Updated: March 10, 2021 9:15:46 am
The Bombay High Court on Tuesday sought the central government’s assistance for Central Ground Water Board to ascertain the impact of construction activity in the vicinity of Banganga Tank, a grade-I heritage structure in South Mumbai, on natural water springs/sources that feed the tank. The court also expressed concerns that the tank might dry up if these water sources get destroyed. The court has also made CGWB a party to the case.
A division bench of Chief Justice Dipankar Datta and Justice Girish S Kulkarni on Tuesday was hearing a petition by ‘The Board of Trustees of the Temples Charitable Institutions and Funds of the Goud Saraswat Brahman Community’, which oversees the administration of Walkeshwar temple, and the heritage tank located in the temple’s vicinity.
The trust, through advocate Devendra Rajapurkar, had alleged that due to extensive construction activity by developers, the heritage structure is affected. It also claimed that the underground water flow to the tank is being contaminated on a daily basis due to inflow of muddy water, and that there is an accumulation of mud in the tank.
Last week, the court permitted the resumption of piling and construction activity by two developers in the vicinity of the tank at Walkeshwar temple, Malabar Hill, after it was informed by the state director of archaeology and museums that the allegations made by the temple trust pertaining to “severe impact” on the tank were incorrect.
The court, while lifting the stay, however, had directed the authority to depute an officer to inspect the tank at the time when construction activity is on and provide a report before the court at the next hearing.
“Perusal of the two reports that have been placed on record (by state archeology authority) does not reveal that as a result of the piling and construction activities presently undertaken by the two developers, represented by senior counsel Milind Sathe, flow of underground natural water to the tank shall not be obstructed or that the quality of the water thereof shall remain unaffected in future,” the HC noted on March 9.

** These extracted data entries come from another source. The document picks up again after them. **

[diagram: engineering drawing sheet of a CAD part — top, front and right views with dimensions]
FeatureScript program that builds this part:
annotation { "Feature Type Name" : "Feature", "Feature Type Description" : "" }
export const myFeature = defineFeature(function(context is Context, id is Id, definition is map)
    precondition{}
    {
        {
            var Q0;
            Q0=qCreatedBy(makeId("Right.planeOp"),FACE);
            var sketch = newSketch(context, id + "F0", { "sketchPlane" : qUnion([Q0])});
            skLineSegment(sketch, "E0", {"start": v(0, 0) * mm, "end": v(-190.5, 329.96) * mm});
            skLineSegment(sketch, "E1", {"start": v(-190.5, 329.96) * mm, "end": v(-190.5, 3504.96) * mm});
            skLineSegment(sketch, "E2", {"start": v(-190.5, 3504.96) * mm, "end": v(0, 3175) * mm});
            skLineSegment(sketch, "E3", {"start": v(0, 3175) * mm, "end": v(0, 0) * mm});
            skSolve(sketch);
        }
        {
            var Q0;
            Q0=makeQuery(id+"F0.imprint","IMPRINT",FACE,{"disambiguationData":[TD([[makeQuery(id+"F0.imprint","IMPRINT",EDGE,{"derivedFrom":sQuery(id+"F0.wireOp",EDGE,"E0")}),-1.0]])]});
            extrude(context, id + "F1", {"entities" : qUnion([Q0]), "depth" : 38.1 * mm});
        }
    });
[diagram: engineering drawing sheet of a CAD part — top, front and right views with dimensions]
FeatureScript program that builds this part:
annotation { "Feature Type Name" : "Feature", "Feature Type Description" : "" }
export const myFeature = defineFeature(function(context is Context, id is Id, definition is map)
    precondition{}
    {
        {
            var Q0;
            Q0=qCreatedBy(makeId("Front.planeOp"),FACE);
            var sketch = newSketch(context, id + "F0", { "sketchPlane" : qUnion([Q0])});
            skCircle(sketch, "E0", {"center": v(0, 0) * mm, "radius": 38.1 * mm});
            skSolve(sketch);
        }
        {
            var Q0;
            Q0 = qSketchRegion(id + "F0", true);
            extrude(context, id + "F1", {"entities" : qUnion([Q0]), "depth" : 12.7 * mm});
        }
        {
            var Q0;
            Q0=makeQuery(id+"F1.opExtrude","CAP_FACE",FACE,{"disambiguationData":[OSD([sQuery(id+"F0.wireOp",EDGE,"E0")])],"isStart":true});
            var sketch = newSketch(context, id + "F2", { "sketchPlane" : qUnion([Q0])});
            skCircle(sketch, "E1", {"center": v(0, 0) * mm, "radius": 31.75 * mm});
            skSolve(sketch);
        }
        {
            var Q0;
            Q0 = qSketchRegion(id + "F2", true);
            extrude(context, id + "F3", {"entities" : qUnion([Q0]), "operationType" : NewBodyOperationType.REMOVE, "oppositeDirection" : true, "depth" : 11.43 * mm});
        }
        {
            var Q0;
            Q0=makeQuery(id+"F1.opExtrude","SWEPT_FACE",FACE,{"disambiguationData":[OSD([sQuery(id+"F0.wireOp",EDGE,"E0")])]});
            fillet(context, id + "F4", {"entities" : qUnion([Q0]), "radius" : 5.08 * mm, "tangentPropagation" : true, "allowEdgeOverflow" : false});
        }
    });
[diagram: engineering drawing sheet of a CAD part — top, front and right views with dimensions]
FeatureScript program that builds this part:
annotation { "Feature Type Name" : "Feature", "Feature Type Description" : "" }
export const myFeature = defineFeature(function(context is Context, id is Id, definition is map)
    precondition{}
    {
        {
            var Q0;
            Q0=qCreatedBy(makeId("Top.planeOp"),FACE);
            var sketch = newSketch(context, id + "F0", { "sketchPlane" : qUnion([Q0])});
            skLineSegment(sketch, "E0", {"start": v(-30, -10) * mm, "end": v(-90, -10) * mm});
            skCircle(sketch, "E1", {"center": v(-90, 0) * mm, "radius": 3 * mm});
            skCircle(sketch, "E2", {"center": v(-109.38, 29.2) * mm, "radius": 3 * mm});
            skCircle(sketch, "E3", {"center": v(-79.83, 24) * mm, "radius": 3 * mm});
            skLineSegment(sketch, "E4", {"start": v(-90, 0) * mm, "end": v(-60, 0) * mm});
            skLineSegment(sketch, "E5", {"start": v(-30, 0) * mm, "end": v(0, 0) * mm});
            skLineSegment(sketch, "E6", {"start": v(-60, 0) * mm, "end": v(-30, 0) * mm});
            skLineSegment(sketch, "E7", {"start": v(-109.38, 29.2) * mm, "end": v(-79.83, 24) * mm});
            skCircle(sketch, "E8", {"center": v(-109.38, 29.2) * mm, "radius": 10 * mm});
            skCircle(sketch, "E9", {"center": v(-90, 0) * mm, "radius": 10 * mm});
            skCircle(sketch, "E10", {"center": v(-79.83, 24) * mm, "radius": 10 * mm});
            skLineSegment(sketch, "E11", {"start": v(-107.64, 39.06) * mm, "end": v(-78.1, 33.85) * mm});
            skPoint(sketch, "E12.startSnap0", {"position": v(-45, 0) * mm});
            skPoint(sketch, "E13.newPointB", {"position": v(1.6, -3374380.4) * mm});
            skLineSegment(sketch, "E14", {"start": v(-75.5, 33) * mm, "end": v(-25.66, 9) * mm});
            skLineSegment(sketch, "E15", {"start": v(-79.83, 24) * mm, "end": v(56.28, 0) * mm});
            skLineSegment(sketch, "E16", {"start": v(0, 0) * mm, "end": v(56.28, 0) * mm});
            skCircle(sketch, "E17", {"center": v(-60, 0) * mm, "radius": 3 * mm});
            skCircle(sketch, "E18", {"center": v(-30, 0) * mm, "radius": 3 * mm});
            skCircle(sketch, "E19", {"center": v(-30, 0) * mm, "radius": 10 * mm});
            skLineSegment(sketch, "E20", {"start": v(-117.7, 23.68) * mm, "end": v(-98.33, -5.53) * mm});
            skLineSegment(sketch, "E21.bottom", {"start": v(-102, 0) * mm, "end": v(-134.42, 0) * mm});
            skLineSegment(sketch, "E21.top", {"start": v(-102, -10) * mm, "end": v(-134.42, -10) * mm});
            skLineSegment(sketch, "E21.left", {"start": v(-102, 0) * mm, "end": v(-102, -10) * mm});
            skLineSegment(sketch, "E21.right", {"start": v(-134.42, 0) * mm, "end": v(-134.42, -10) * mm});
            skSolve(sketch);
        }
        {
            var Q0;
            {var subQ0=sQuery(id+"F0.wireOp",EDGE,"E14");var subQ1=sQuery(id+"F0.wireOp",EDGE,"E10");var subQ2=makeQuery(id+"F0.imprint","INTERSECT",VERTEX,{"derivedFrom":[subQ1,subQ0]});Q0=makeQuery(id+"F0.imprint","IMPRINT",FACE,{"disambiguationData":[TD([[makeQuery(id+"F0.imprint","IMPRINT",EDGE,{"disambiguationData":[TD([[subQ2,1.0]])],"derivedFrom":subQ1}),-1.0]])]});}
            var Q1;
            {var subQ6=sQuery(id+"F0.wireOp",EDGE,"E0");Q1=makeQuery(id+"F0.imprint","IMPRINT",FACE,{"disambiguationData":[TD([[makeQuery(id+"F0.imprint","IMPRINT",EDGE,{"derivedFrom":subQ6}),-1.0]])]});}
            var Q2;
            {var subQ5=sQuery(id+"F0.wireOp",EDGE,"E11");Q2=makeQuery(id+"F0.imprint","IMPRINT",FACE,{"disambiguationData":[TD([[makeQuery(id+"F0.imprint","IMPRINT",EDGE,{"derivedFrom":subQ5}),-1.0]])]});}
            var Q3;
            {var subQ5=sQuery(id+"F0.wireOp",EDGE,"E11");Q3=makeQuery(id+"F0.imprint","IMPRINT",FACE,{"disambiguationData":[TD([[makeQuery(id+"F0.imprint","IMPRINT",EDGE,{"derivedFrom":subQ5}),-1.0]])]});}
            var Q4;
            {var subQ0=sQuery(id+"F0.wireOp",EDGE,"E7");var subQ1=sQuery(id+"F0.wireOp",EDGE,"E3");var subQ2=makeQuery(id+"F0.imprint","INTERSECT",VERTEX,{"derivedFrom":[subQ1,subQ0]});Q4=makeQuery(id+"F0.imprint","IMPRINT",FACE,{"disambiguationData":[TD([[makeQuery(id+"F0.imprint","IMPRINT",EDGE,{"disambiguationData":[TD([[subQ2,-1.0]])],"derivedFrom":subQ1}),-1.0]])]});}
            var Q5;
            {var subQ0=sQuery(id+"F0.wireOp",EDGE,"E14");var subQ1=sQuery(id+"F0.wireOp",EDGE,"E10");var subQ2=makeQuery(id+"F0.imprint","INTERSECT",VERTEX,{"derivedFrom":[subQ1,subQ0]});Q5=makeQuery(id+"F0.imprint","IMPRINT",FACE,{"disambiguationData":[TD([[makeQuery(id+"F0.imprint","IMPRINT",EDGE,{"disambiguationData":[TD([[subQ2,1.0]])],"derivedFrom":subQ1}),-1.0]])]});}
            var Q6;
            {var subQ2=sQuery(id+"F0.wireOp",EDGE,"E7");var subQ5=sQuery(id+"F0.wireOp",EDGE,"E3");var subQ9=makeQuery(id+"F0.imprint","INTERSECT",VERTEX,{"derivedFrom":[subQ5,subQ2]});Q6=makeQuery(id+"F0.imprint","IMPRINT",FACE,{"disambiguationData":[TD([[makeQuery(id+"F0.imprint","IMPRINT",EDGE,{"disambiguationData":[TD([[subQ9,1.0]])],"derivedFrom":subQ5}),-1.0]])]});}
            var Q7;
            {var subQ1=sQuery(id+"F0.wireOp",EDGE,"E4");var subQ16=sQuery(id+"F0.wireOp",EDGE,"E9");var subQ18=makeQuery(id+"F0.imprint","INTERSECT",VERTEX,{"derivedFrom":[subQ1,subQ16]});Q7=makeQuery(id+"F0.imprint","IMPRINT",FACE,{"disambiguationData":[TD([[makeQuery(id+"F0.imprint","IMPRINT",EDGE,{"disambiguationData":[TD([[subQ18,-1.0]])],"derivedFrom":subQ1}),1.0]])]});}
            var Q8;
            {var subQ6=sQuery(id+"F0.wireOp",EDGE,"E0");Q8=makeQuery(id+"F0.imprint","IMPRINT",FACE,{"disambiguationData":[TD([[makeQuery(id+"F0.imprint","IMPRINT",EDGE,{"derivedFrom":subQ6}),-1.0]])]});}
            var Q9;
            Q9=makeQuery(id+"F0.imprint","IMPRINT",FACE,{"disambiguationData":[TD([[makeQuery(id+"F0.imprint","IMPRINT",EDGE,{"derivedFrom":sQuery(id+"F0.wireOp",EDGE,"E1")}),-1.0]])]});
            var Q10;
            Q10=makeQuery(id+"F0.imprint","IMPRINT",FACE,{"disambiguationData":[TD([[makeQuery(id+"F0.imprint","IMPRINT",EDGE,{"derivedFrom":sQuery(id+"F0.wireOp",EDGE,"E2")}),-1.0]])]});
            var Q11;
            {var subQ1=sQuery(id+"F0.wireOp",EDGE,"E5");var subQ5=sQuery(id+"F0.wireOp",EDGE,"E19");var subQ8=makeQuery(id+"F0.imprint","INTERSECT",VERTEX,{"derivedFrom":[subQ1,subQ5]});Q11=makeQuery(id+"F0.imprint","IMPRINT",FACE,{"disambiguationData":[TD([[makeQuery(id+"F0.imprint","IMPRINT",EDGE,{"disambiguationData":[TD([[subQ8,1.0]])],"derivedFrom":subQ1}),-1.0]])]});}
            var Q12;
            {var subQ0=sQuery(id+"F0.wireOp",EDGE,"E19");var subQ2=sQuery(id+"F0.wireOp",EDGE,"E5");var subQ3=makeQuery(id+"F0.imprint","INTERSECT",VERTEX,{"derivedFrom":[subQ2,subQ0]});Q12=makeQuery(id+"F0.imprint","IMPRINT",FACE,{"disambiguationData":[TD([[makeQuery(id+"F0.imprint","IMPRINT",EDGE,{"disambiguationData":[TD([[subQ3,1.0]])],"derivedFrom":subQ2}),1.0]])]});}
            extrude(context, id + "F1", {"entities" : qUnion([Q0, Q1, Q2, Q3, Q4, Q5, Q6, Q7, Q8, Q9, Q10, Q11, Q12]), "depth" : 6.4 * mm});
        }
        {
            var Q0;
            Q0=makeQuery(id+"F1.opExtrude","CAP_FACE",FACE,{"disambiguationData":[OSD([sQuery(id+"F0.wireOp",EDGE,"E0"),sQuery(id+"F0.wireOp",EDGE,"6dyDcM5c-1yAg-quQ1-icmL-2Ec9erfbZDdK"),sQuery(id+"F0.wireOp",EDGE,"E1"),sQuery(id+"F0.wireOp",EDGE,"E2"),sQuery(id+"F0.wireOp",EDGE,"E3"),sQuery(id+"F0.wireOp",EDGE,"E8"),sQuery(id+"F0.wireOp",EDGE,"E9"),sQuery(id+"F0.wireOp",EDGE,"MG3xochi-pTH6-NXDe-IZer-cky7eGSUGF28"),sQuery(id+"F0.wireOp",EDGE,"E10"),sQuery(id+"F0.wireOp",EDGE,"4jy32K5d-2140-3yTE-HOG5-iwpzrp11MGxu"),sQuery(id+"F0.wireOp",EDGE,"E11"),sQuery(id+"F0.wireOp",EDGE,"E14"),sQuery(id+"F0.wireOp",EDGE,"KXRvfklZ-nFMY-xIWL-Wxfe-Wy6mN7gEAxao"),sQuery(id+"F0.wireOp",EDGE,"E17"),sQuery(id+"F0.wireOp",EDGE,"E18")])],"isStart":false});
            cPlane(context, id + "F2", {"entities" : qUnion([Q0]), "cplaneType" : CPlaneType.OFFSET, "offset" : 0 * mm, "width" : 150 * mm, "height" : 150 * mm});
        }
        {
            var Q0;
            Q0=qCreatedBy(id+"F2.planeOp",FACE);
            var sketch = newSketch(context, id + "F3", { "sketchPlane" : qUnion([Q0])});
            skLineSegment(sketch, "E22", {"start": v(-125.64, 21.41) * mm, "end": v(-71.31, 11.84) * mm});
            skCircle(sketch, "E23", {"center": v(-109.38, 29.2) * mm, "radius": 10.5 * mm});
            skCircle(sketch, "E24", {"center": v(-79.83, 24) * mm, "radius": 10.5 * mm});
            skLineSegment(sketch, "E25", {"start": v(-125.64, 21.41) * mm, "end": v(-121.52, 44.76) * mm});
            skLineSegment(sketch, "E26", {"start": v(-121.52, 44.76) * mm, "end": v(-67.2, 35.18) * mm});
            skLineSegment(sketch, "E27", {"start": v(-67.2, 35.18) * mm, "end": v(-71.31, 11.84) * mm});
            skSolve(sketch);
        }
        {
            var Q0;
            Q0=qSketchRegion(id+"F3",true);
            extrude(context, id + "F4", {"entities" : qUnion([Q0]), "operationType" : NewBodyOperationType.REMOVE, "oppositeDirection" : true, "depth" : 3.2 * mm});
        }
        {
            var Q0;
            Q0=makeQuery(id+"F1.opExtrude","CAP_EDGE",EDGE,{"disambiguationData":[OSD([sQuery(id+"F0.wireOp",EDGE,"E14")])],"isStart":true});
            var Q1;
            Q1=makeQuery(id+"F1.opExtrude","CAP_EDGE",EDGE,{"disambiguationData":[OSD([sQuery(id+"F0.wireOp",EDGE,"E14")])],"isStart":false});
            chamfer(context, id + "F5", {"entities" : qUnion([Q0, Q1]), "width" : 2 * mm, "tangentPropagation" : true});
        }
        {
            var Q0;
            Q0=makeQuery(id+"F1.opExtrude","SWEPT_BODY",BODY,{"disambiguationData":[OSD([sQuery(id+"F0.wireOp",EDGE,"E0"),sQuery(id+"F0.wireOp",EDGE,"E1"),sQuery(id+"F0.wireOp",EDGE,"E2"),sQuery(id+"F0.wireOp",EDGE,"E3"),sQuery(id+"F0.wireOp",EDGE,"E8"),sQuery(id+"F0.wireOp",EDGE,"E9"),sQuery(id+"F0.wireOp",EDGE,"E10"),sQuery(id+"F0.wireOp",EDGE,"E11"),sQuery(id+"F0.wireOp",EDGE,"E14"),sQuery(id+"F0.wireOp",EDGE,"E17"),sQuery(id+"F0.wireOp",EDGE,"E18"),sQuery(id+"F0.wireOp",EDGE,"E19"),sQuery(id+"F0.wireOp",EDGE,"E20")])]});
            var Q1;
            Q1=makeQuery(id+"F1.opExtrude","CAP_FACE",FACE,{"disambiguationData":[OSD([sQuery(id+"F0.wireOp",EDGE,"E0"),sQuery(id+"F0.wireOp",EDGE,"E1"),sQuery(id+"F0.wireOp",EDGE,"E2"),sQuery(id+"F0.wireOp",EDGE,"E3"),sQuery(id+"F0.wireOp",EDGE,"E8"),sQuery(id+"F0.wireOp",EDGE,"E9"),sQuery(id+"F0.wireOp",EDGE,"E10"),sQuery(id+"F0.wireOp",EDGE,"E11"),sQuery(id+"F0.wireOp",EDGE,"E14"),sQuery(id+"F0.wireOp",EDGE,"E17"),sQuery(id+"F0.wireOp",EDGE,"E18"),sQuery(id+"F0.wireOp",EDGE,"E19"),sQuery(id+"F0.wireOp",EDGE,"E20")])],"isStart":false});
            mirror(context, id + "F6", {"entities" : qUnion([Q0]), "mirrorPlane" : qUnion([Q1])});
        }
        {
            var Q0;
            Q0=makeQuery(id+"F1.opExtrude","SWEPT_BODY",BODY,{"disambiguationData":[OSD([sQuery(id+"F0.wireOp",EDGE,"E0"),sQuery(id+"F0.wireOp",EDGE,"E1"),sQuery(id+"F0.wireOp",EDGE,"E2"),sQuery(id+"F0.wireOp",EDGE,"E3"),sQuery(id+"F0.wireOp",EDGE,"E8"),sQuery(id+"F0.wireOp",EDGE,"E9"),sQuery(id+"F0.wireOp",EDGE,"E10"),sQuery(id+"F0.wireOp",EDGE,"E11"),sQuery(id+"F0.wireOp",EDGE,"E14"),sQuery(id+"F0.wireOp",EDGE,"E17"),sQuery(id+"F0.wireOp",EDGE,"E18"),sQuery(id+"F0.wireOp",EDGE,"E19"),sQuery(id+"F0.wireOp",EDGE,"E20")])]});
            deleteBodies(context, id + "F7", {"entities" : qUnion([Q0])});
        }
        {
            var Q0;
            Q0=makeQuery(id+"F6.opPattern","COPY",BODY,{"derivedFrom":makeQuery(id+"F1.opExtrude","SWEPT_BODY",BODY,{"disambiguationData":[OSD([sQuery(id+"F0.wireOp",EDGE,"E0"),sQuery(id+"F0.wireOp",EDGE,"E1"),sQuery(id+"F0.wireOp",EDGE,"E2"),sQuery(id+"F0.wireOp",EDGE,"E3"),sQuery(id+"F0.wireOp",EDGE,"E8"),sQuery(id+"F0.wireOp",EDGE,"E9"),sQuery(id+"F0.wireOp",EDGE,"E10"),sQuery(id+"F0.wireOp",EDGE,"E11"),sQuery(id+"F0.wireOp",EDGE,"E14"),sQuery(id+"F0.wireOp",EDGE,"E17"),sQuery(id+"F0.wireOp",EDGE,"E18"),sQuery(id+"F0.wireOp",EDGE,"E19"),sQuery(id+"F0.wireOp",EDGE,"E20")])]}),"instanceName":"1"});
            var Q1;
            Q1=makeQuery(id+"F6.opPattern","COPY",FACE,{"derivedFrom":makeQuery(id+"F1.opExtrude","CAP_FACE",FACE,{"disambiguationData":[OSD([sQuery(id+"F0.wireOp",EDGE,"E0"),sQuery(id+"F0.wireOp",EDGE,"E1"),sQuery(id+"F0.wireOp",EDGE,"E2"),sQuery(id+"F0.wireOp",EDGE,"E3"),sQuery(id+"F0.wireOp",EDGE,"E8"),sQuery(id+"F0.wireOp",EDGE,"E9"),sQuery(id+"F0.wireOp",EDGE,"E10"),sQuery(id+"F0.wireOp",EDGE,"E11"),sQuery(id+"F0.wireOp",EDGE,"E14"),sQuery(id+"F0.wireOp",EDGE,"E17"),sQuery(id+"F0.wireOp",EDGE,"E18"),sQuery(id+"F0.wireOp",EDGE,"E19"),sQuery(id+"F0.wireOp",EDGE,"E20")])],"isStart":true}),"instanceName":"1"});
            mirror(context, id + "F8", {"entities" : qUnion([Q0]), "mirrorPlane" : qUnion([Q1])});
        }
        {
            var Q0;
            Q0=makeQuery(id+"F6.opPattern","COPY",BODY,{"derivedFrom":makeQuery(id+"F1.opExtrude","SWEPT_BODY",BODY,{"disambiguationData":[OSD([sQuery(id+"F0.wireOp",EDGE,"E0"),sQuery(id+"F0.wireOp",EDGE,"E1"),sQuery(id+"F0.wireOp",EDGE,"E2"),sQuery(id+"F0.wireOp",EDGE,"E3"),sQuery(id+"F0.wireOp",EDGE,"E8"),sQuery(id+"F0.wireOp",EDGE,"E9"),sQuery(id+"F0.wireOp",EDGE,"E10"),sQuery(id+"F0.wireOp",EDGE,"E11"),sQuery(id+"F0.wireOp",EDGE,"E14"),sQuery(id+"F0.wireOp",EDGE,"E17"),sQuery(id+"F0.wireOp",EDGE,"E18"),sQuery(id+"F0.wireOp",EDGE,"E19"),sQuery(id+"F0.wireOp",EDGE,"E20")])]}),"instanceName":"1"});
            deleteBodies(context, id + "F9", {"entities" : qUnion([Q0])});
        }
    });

On Tuesday, Chief Justice Datta asked for assistance from Additional Solicitor General Anil Singh and said, at present, the court did not see any reason to disbelieve two reports by the state archaeology authority that stated there was no contamination.
“But the issue does not rest there. We want a report from an expert body to ascertain after construction is completed, there will be no impact on the tank and natural flow of springs. We want a specific report to be made at a time when construction is on at full swing. The state authority may not be appropriate,” Chief Justice Datta said. On Tuesday, the state archaeological directorate submitted its second inspection report, as per the HC order. The HC, however, noted that the inspection was carried out during an interval in the construction.
The trust alleged that the developers had obtained permission to resume construction by misleading the court.
Justice Kulkarni said, “Archaeology and Museums Directorate might not be the correct authority. These are natural springs by virtue of which the Banganga tank survives. Now what is to be studied is from where the spring is coming and if the complete water supply is gone, Banganga will be a dead monument. It is a serious issue.”
“It should be studied by the authority which deals with spring water studies… It is a scientific study. We cannot be casual about this… Before we permit them (developers), we need to have some data on record…” Justice Kulkarni added. The court directed the CGWB to be made party to the case and asked Singh to take instructions from the central authorities, including Geological Survey of India, on modalities of the study.